● DOCUMENT TEXT
I have also appreciated the clean mountain air. I
love Rome, but on this visit I noticed even more than
before how polluted the air is. It almost attacks you
in the throat like eating an artichoke which is
overripe, and whose stickers have hardened.
Another contrast with Rome: the townspeople here
are extremely friendly! Rome has lived for centuries
with thousands of clerics, and is, at best, blase about
the whole thing; underneath one detects a latent, and
sometimes even an overt hostility. Here it is
altogether different. Everyone is extremely friendly
and welcoming. People have already come to me and
spontaneously offered how happy they are to have the
monks here.
The community is small, numbering only three; two
that I met last summer have departed. But it has a
good spirit, and I pray it will flourish in time. I am
grateful to be part, in a small way, of this improbable
adventure of a group of American monks re- establishing
a traditional Benedictinism in the place where the
saint himself was born!
January 27, 2001
A Day in Rome
Last Wednesday I had an unexpected chance to go to
Rome; Fr. Cassian the Prior told me only the evening
before that Brother Clement would be going in, and
driving the car as far as Spoleto. I could go along if
I wanted.
I slept a little bit later than usual, missing
Matins, the early morning office, so I could track down
some phone numbers and other things I might need in
Rome, and also finish up a letter I had started. Lauds
ended about 6:30, and we left almost immediately
afterwards. By now it was becoming light, and I could
see the mountains we were driving through. Stop signs
in Italy function more as suggestions than as commands,
I noticed.

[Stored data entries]
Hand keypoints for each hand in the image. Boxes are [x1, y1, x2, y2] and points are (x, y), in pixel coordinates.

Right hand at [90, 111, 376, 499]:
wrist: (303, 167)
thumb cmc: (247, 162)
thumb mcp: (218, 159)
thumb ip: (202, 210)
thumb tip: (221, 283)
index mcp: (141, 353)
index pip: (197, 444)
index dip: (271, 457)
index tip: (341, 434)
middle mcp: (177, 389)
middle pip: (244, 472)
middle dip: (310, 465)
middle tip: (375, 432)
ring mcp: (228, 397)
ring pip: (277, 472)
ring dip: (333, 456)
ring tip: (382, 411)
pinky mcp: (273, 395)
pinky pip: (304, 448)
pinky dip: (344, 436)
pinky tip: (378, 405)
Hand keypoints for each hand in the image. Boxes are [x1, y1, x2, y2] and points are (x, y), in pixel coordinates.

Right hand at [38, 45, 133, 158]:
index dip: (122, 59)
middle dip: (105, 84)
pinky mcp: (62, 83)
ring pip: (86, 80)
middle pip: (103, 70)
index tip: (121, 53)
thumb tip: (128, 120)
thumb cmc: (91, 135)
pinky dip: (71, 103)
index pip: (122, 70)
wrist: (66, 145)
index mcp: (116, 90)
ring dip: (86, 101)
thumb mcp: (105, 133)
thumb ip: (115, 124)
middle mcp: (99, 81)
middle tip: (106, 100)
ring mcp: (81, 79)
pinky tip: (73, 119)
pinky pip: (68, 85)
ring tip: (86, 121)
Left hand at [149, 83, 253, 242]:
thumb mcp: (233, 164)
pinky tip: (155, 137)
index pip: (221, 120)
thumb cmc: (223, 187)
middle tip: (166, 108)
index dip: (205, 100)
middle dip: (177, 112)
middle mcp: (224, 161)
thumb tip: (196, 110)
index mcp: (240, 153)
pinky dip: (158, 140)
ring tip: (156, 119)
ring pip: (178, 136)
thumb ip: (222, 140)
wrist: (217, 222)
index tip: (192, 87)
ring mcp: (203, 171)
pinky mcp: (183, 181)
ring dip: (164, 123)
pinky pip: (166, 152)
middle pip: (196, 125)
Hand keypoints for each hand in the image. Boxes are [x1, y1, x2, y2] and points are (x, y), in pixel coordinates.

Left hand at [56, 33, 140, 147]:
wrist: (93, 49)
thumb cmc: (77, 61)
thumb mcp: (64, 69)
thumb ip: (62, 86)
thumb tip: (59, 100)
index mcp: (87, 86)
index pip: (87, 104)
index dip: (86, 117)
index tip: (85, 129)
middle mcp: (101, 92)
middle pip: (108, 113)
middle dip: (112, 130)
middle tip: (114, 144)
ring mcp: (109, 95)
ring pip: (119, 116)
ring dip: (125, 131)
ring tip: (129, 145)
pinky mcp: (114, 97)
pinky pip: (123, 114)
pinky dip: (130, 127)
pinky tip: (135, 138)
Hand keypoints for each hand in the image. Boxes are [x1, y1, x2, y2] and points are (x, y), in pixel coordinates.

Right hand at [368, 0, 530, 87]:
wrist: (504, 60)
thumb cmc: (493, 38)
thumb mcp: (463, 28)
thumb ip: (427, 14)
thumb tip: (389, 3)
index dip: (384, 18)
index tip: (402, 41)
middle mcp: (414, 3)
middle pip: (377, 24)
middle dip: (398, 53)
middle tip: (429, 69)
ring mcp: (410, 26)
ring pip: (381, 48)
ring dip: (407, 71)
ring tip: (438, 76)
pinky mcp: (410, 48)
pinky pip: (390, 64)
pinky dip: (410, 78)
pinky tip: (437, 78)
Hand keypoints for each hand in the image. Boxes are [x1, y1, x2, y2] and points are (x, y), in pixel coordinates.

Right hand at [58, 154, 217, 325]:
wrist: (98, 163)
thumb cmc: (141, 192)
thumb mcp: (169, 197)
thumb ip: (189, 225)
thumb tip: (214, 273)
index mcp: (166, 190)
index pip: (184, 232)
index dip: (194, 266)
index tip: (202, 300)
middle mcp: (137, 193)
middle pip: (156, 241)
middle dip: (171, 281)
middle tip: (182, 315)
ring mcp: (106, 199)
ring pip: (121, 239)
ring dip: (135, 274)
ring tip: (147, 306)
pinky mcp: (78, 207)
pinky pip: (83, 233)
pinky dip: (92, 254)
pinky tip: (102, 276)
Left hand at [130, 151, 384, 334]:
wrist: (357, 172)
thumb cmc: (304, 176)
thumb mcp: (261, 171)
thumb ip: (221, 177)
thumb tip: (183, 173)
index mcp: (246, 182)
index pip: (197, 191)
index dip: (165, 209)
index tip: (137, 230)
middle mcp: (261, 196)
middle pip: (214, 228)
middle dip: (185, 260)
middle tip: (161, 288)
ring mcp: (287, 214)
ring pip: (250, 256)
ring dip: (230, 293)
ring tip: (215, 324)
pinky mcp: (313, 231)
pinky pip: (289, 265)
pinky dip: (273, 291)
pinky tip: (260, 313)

● PROBLEM TO WORK ON
In the journal excerpt, how many members does the community of monks number?

● SOLUTION BELOW
Three.